Methods: A retrospective chart review and analysis of imaging data of 40 consecutive SAH patients was performed. The cerebrovascular trees were reconstructed three-dimensionally from CTA data and the vessel volume per vessel length ratio (VLR, [µl/mm]) of the arteries of the circle of Willis and their peripheral branches were calculated. Thresholds for the VLR indicating severe vasospasm were determined for each vessel segment after ROC curve analysis based on comparison with digital subtraction angiographies (DSA).
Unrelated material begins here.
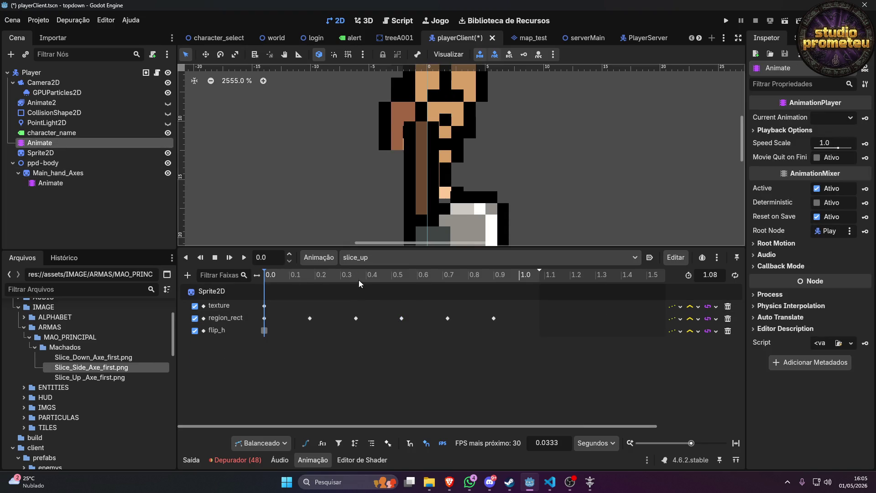
pyautogui.moveTo(362, 278); pyautogui.dragTo(414, 278)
Results: The threshold-based volumetric evaluation of CTA data allowed an automated, investigator-independent detection of severe vasospasms (e.g. VLR < 5.0 µl/mm for the M1 segment). Presence of vasospasm on CTA based on low VLR exhibited a high sensitivity and negative predictive value, but a rather low specificity and positive predictive value to predict cerebral hypoperfusion on PCT (N=96, sensitivity 89%, specificity 41%, NPV 90%, PPV 39% if ≥ 1 vessel segment was affected). The combination of low VLR on CTA and cerebral hypoperfusion on PCT was superior to PCT or low VLR alone in predicting endovascular vasospasm treatment within 24 h after the exam (N=96, sensitivity 58%, specificity 92%, NPV 90%, PPV 65% if ≥ 3 vessel segments were affected).
Conclusion: Digital, volumetric analysis of the cerebrovascular tree allows an objective, investigator-independent detection and quantification of vasospasms. The method could be used as an additional tool in multimodal diagnostics to standardize selection of SAH patients with DCI for endovascular therapies.